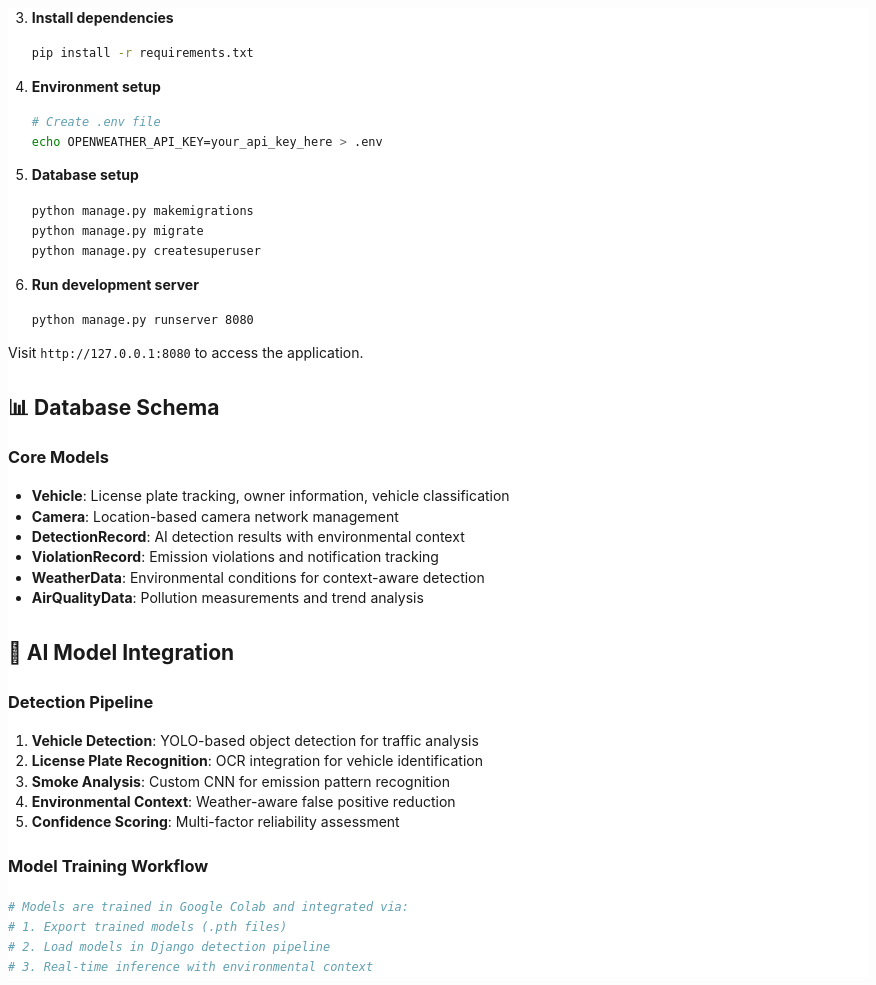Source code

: 3. **Install dependencies**
   ```bash
   pip install -r requirements.txt
   ```

4. **Environment setup**
   ```bash
   # Create .env file
   echo OPENWEATHER_API_KEY=your_api_key_here > .env
   ```

5. **Database setup**
   ```bash
   python manage.py makemigrations
   python manage.py migrate
   python manage.py createsuperuser
   ```

6. **Run development server**
   ```bash
   python manage.py runserver 8080
   ```

Visit `http://127.0.0.1:8080` to access the application.

## 📊 Database Schema

### Core Models

- **Vehicle**: License plate tracking, owner information, vehicle classification
- **Camera**: Location-based camera network management
- **DetectionRecord**: AI detection results with environmental context
- **ViolationRecord**: Emission violations and notification tracking
- **WeatherData**: Environmental conditions for context-aware detection
- **AirQualityData**: Pollution measurements and trend analysis

## 🔧 AI Model Integration

### Detection Pipeline

1. **Vehicle Detection**: YOLO-based object detection for traffic analysis
2. **License Plate Recognition**: OCR integration for vehicle identification
3. **Smoke Analysis**: Custom CNN for emission pattern recognition
4. **Environmental Context**: Weather-aware false positive reduction
5. **Confidence Scoring**: Multi-factor reliability assessment

### Model Training Workflow

```bash
# Models are trained in Google Colab and integrated via:
# 1. Export trained models (.pth files)
# 2. Load models in Django detection pipeline
# 3. Real-time inference with environmental context
```
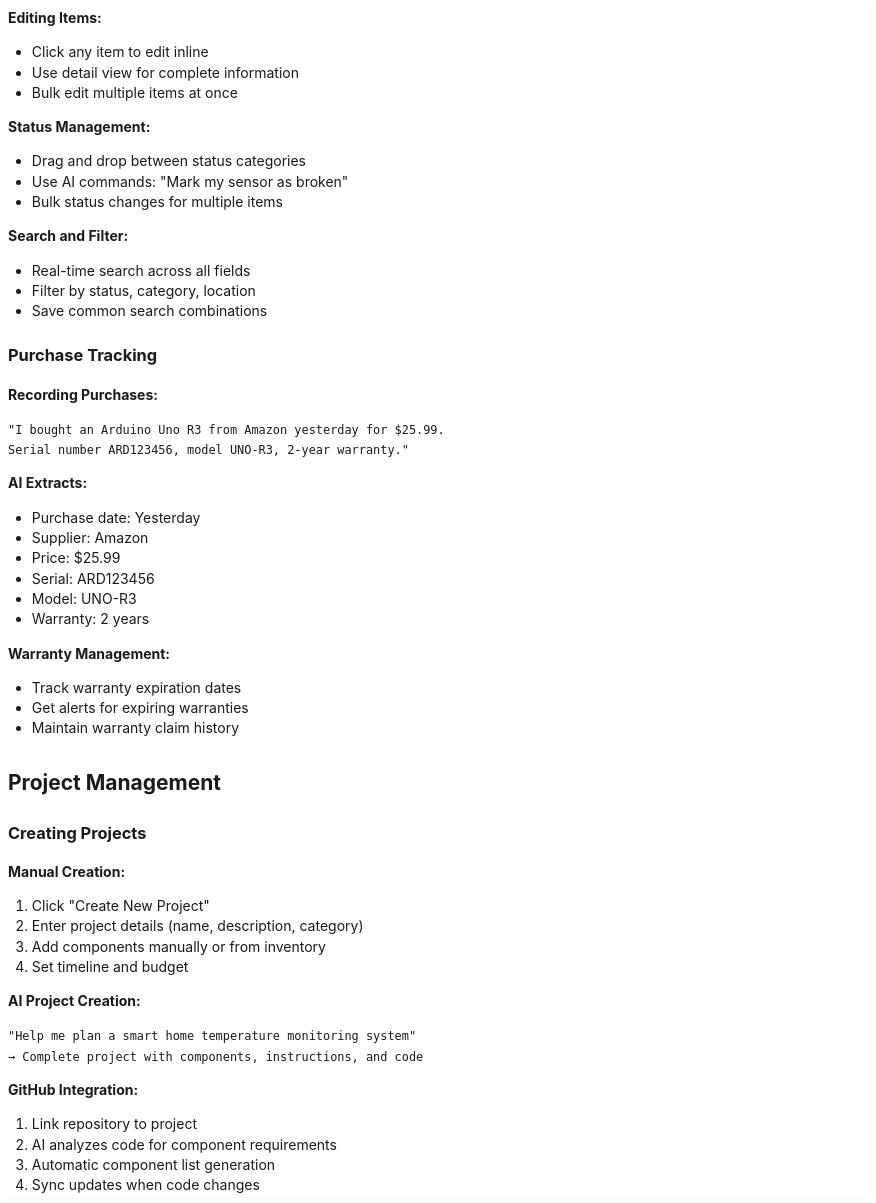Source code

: **Editing Items:**
- Click any item to edit inline
- Use detail view for complete information
- Bulk edit multiple items at once

**Status Management:**
- Drag and drop between status categories
- Use AI commands: "Mark my sensor as broken"
- Bulk status changes for multiple items

**Search and Filter:**
- Real-time search across all fields
- Filter by status, category, location
- Save common search combinations

### Purchase Tracking

**Recording Purchases:**
```
"I bought an Arduino Uno R3 from Amazon yesterday for $25.99. 
Serial number ARD123456, model UNO-R3, 2-year warranty."
```

**AI Extracts:**
- Purchase date: Yesterday
- Supplier: Amazon
- Price: $25.99
- Serial: ARD123456
- Model: UNO-R3
- Warranty: 2 years

**Warranty Management:**
- Track warranty expiration dates
- Get alerts for expiring warranties
- Maintain warranty claim history

## Project Management

### Creating Projects

**Manual Creation:**
1. Click "Create New Project"
2. Enter project details (name, description, category)
3. Add components manually or from inventory
4. Set timeline and budget

**AI Project Creation:**
```
"Help me plan a smart home temperature monitoring system"
→ Complete project with components, instructions, and code
```

**GitHub Integration:**
1. Link repository to project
2. AI analyzes code for component requirements
3. Automatic component list generation
4. Sync updates when code changes
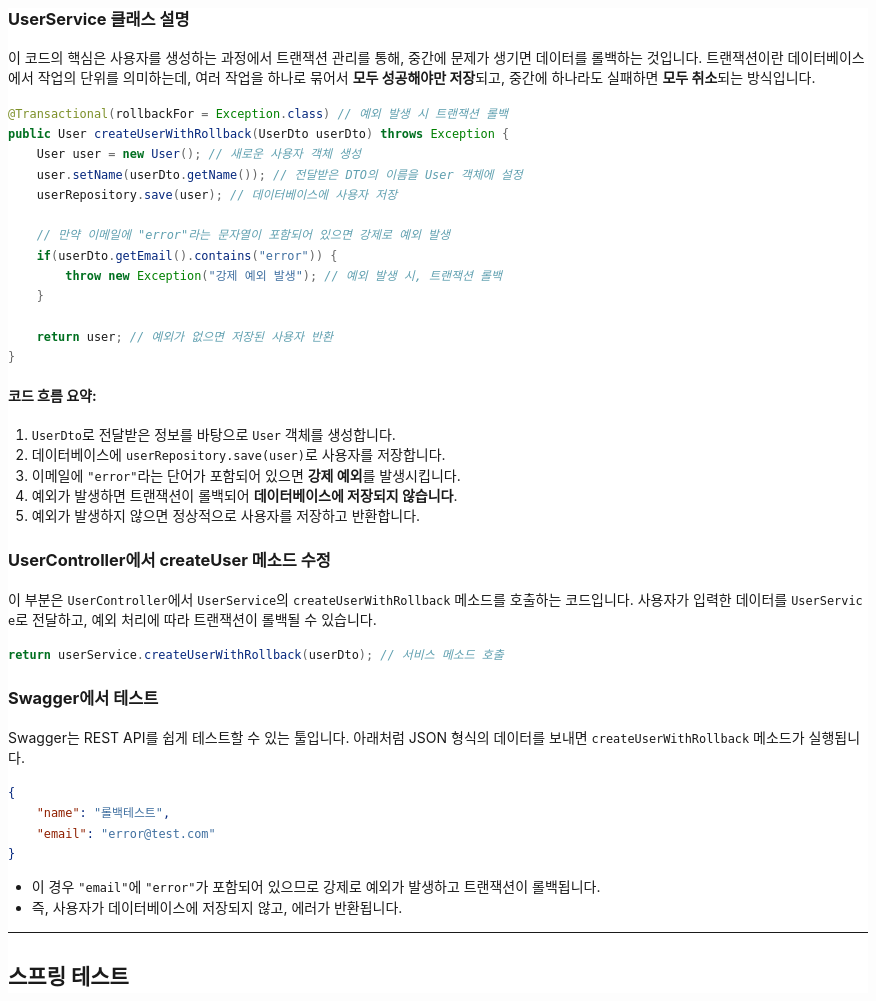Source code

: ### **UserService 클래스 설명**

이 코드의 핵심은 사용자를 생성하는 과정에서 트랜잭션 관리를 통해, 중간에 문제가 생기면 데이터를 롤백하는 것입니다. 트랜잭션이란 데이터베이스에서 작업의 단위를 의미하는데, 여러 작업을 하나로 묶어서 **모두 성공해야만 저장**되고, 중간에 하나라도 실패하면 **모두 취소**되는 방식입니다.

```java
@Transactional(rollbackFor = Exception.class) // 예외 발생 시 트랜잭션 롤백
public User createUserWithRollback(UserDto userDto) throws Exception {
    User user = new User(); // 새로운 사용자 객체 생성
    user.setName(userDto.getName()); // 전달받은 DTO의 이름을 User 객체에 설정
    userRepository.save(user); // 데이터베이스에 사용자 저장

    // 만약 이메일에 "error"라는 문자열이 포함되어 있으면 강제로 예외 발생
    if(userDto.getEmail().contains("error")) {
        throw new Exception("강제 예외 발생"); // 예외 발생 시, 트랜잭션 롤백
    }

    return user; // 예외가 없으면 저장된 사용자 반환
}
```

#### **코드 흐름 요약**:
1. `UserDto`로 전달받은 정보를 바탕으로 `User` 객체를 생성합니다.
2. 데이터베이스에 `userRepository.save(user)`로 사용자를 저장합니다.
3. 이메일에 `"error"`라는 단어가 포함되어 있으면 **강제 예외**를 발생시킵니다.
4. 예외가 발생하면 트랜잭션이 롤백되어 **데이터베이스에 저장되지 않습니다**.
5. 예외가 발생하지 않으면 정상적으로 사용자를 저장하고 반환합니다.

### **UserController에서 createUser 메소드 수정**

이 부분은 `UserController`에서 `UserService`의 `createUserWithRollback` 메소드를 호출하는 코드입니다. 사용자가 입력한 데이터를 `UserService`로 전달하고, 예외 처리에 따라 트랜잭션이 롤백될 수 있습니다.

```java
return userService.createUserWithRollback(userDto); // 서비스 메소드 호출
```

### **Swagger에서 테스트**

Swagger는 REST API를 쉽게 테스트할 수 있는 툴입니다. 아래처럼 JSON 형식의 데이터를 보내면 `createUserWithRollback` 메소드가 실행됩니다.

```json
{
    "name": "롤백테스트",
    "email": "error@test.com"
}
```

- 이 경우 `"email"`에 `"error"`가 포함되어 있으므로 강제로 예외가 발생하고 트랜잭션이 롤백됩니다.
- 즉, 사용자가 데이터베이스에 저장되지 않고, 에러가 반환됩니다.

---

## **스프링 테스트**
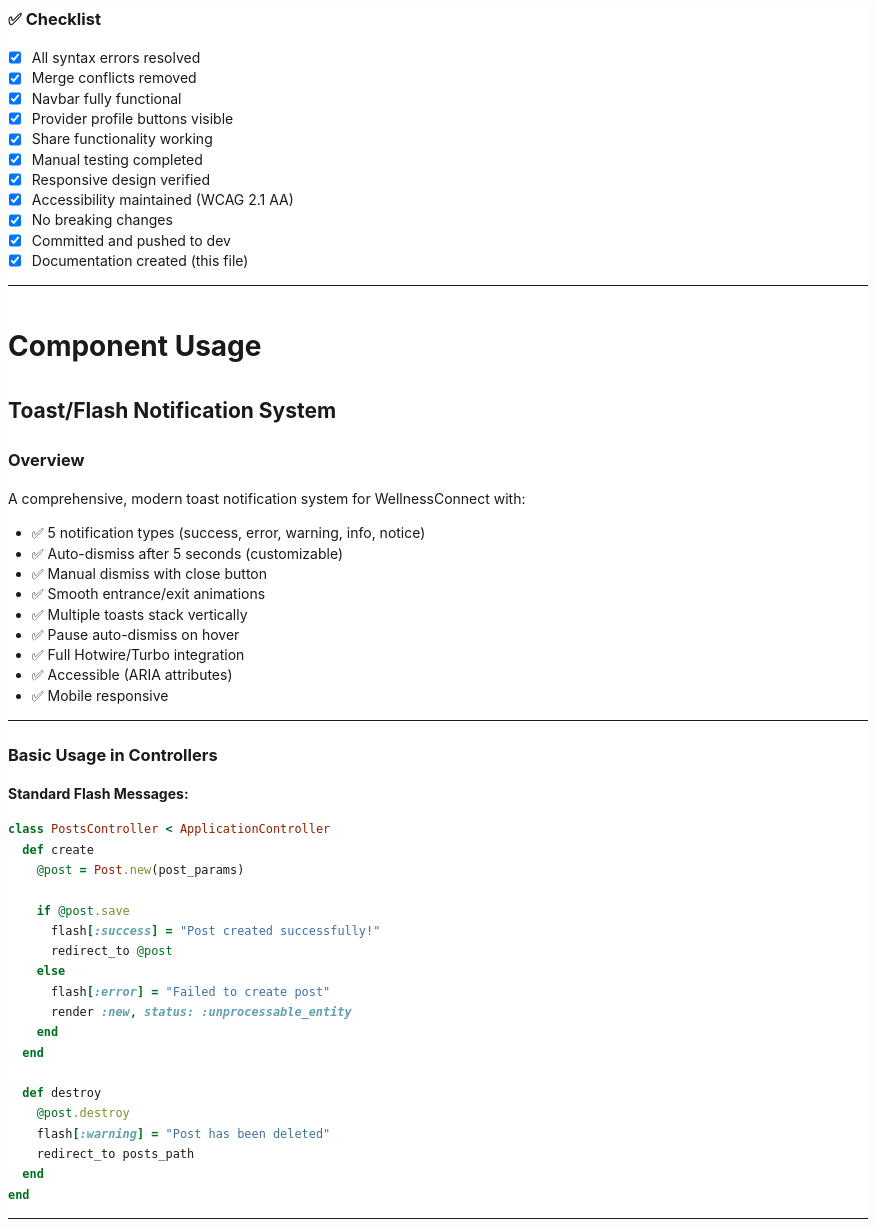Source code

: 
### ✅ Checklist

- [x] All syntax errors resolved
- [x] Merge conflicts removed
- [x] Navbar fully functional
- [x] Provider profile buttons visible
- [x] Share functionality working
- [x] Manual testing completed
- [x] Responsive design verified
- [x] Accessibility maintained (WCAG 2.1 AA)
- [x] No breaking changes
- [x] Committed and pushed to dev
- [x] Documentation created (this file)

---

# Component Usage

## Toast/Flash Notification System

### Overview

A comprehensive, modern toast notification system for WellnessConnect with:

- ✅ 5 notification types (success, error, warning, info, notice)
- ✅ Auto-dismiss after 5 seconds (customizable)
- ✅ Manual dismiss with close button
- ✅ Smooth entrance/exit animations
- ✅ Multiple toasts stack vertically
- ✅ Pause auto-dismiss on hover
- ✅ Full Hotwire/Turbo integration
- ✅ Accessible (ARIA attributes)
- ✅ Mobile responsive

---

### Basic Usage in Controllers

**Standard Flash Messages:**

```ruby
class PostsController < ApplicationController
  def create
    @post = Post.new(post_params)

    if @post.save
      flash[:success] = "Post created successfully!"
      redirect_to @post
    else
      flash[:error] = "Failed to create post"
      render :new, status: :unprocessable_entity
    end
  end

  def destroy
    @post.destroy
    flash[:warning] = "Post has been deleted"
    redirect_to posts_path
  end
end
```

---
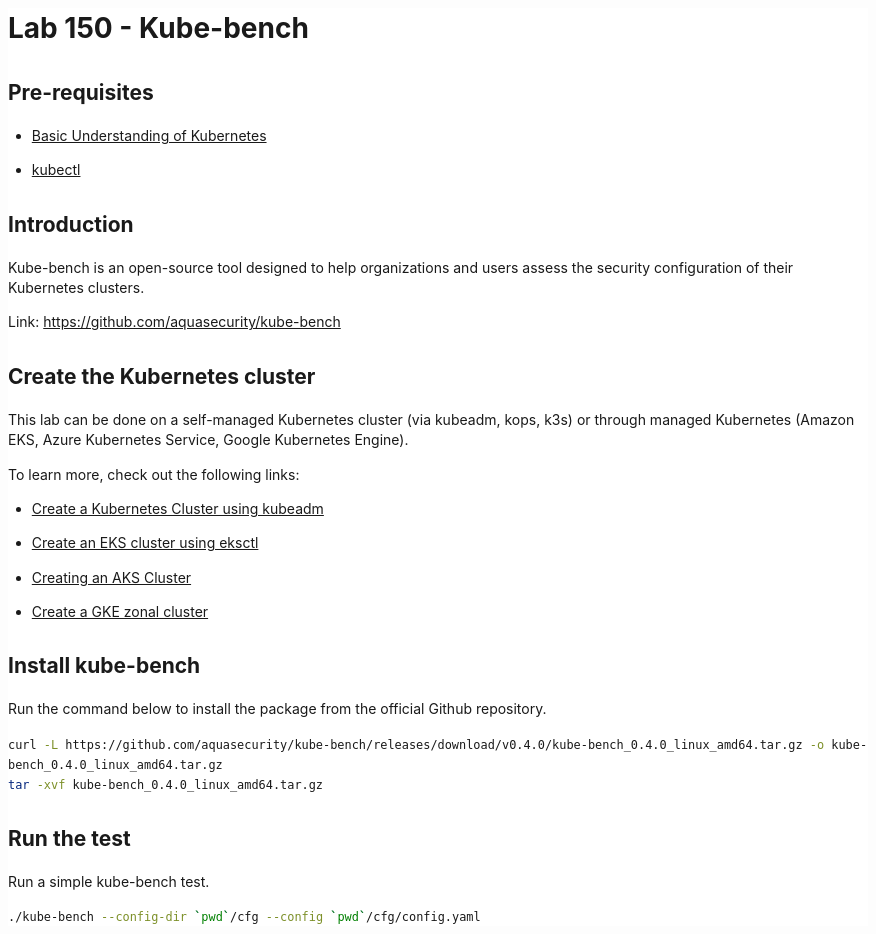 
# Lab 150 - Kube-bench 



## Pre-requisites

- [Basic Understanding of Kubernetes](../../README.md#kubernetes)


- [kubectl](../../pages/01-Pre-requisites/labs-kubernetes-pre-requisites/README.md#install-cli-tools) 


## Introduction

Kube-bench is an open-source tool designed to help organizations and users assess the security configuration of their Kubernetes clusters. 

Link: https://github.com/aquasecurity/kube-bench

## Create the Kubernetes cluster 

This lab can be done on a self-managed Kubernetes cluster (via kubeadm, kops, k3s) or through managed Kubernetes (Amazon EKS, Azure Kubernetes Service, Google Kubernetes Engine). 

To learn more, check out the following links:

- [Create a Kubernetes Cluster using kubeadm](../Lab_020_Create_and_Manage_Cluster_using_kubeadm/README.md)

- [Create an EKS cluster using eksctl](../Lab_050_EKS_Operation_using_eksctl/README.md)

- [Creating an AKS Cluster](https://learn.microsoft.com/en-us/azure/aks/learn/quick-kubernetes-deploy-portal?tabs=azure-cli)

- [Create a GKE zonal cluster](https://cloud.google.com/kubernetes-engine/docs/how-to/creating-a-zonal-cluster)

## Install kube-bench 

Run the command below to install the package from the official Github repository.

```bash
curl -L https://github.com/aquasecurity/kube-bench/releases/download/v0.4.0/kube-bench_0.4.0_linux_amd64.tar.gz -o kube-bench_0.4.0_linux_amd64.tar.gz 
tar -xvf kube-bench_0.4.0_linux_amd64.tar.gz
```

## Run the test 

Run a simple kube-bench test.

```bash
./kube-bench --config-dir `pwd`/cfg --config `pwd`/cfg/config.yaml  
```
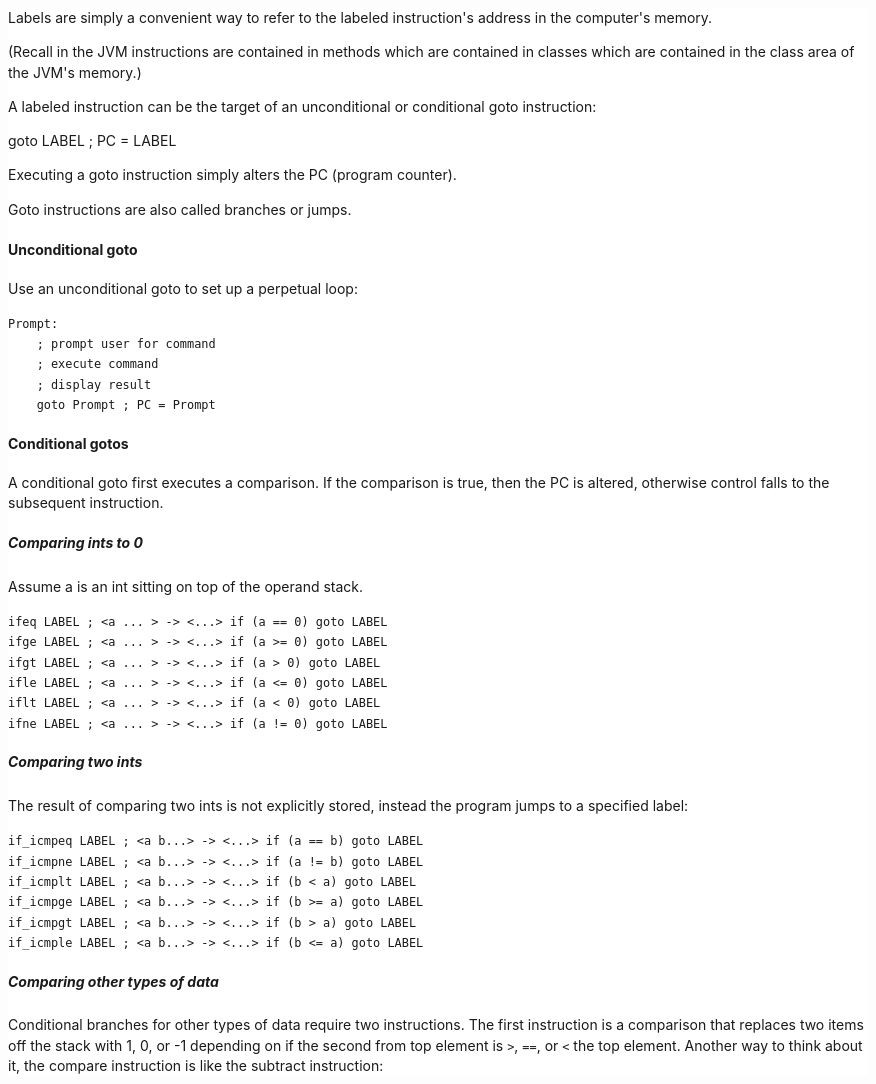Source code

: Labels are simply a convenient way to refer to the labeled instruction's address in the computer's memory.

(Recall in the JVM instructions are contained in methods which are contained in classes which are contained in the class area of the JVM's memory.)

A labeled instruction can be the target of an unconditional or conditional goto instruction:

goto LABEL ; PC = LABEL

Executing a goto instruction simply alters the PC (program counter).

Goto instructions are also called branches or jumps.

#### Unconditional goto
Use an unconditional goto to set up a perpetual loop:

```jasmin
Prompt:
    ; prompt user for command
    ; execute command
    ; display result
    goto Prompt ; PC = Prompt
```

#### Conditional gotos
A conditional goto first executes a comparison. If the comparison is true, then the PC is altered, otherwise control falls to the subsequent instruction.

##### Comparing ints to 0
Assume a is an int sitting on top of the operand stack.

```jasmin
ifeq LABEL ; <a ... > -> <...> if (a == 0) goto LABEL
ifge LABEL ; <a ... > -> <...> if (a >= 0) goto LABEL
ifgt LABEL ; <a ... > -> <...> if (a > 0) goto LABEL
ifle LABEL ; <a ... > -> <...> if (a <= 0) goto LABEL
iflt LABEL ; <a ... > -> <...> if (a < 0) goto LABEL
ifne LABEL ; <a ... > -> <...> if (a != 0) goto LABEL
```

##### Comparing two ints
The result of comparing two ints is not explicitly stored, instead the program jumps to a specified label:

```jasmin
if_icmpeq LABEL ; <a b...> -> <...> if (a == b) goto LABEL
if_icmpne LABEL ; <a b...> -> <...> if (a != b) goto LABEL
if_icmplt LABEL ; <a b...> -> <...> if (b < a) goto LABEL
if_icmpge LABEL ; <a b...> -> <...> if (b >= a) goto LABEL
if_icmpgt LABEL ; <a b...> -> <...> if (b > a) goto LABEL
if_icmple LABEL ; <a b...> -> <...> if (b <= a) goto LABEL
```

##### Comparing other types of data
Conditional branches for other types of data require two instructions. The first instruction is a comparison that replaces two items off the stack with 1, 0, or -1 depending on if the second from top element is `>`, `==`, or `<` the top element. Another way to think about it, the compare instruction is like the subtract instruction:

### Problem
Extract from the material above the stretch running from the line containing "A comprehensive, modern" through the line containing "## Introduction". Keep the text exact and the pictures out.

### Exercise response
A comprehensive, modern toast notification system for WellnessConnect with:

- ✅ 5 notification types (success, error, warning, info, notice)
- ✅ Auto-dismiss after 5 seconds (customizable)
- ✅ Manual dismiss with close button
- ✅ Smooth entrance/exit animations
- ✅ Multiple toasts stack vertically
- ✅ Pause auto-dismiss on hover
- ✅ Full Hotwire/Turbo integration
- ✅ Accessible (ARIA attributes)
- ✅ Mobile responsive

---

### Basic Usage in Controllers

**Standard Flash Messages:**

```ruby
class PostsController < ApplicationController
  def create
    @post = Post.new(post_params)

    if @post.save
      flash[:success] = "Post created successfully!"
      redirect_to @post
    else
      flash[:error] = "Failed to create post"
      render :new, status: :unprocessable_entity
    end
  end

  def destroy
    @post.destroy
    flash[:warning] = "Post has been deleted"
    redirect_to posts_path
  end
end
```

---
# Lab 150 - Kube-bench 



## Pre-requisites

- [Basic Understanding of Kubernetes](../../README.md#kubernetes)


- [kubectl](../../pages/01-Pre-requisites/labs-kubernetes-pre-requisites/README.md#install-cli-tools) 


## Introduction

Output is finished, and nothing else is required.